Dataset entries
----

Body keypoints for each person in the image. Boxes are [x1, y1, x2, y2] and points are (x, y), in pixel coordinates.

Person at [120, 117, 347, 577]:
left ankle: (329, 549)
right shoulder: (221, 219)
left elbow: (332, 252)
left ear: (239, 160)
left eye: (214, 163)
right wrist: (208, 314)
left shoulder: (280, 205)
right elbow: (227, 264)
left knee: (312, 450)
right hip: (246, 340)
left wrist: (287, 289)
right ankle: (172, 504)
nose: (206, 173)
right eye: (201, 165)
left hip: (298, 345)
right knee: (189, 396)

----

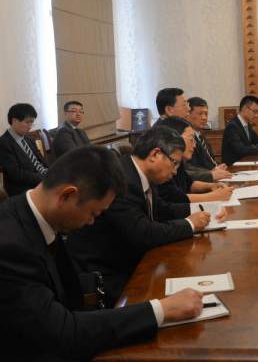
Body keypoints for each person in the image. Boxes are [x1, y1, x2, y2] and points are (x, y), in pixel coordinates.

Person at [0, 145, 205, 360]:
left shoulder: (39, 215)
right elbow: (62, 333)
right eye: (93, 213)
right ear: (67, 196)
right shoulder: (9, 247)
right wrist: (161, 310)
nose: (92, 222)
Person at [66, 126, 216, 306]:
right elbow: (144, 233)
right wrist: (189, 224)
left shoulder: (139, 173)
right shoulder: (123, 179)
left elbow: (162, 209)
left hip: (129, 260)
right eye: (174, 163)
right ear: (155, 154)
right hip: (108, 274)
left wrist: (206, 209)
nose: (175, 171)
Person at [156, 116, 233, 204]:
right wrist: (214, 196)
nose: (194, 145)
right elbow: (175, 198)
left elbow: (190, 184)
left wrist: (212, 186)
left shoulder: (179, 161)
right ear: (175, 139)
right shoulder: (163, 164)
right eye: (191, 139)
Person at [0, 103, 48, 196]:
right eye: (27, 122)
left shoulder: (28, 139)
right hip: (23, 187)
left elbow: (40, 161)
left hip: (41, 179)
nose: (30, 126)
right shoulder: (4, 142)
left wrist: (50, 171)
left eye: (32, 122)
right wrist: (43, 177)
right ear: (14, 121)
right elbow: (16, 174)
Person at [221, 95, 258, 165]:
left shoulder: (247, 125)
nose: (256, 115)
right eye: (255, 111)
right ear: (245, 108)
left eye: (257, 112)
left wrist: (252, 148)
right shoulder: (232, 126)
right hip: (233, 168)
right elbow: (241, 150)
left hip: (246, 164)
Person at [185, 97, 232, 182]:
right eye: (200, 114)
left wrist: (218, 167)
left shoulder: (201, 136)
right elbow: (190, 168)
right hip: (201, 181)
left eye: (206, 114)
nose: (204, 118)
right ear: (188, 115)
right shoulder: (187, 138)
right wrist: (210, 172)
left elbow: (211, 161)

----

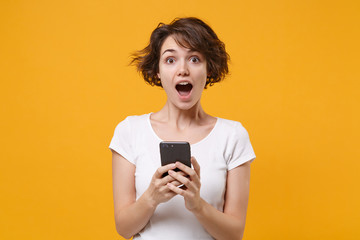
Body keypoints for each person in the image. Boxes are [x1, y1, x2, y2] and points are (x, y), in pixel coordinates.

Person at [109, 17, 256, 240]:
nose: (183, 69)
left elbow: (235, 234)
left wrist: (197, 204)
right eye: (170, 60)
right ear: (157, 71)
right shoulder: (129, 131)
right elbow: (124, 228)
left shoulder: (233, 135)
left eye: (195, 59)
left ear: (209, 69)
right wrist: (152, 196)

----

Lines to set down from above: the line with "right elbow: (227, 264)", the line with "right knee: (189, 396)", and every line between, each exactly as written.

right elbow: (227, 264)
left knee: (312, 450)
right hip: (246, 340)
left wrist: (287, 289)
right ankle: (172, 504)
nose: (206, 173)
right eye: (201, 165)
left hip: (298, 345)
right knee: (189, 396)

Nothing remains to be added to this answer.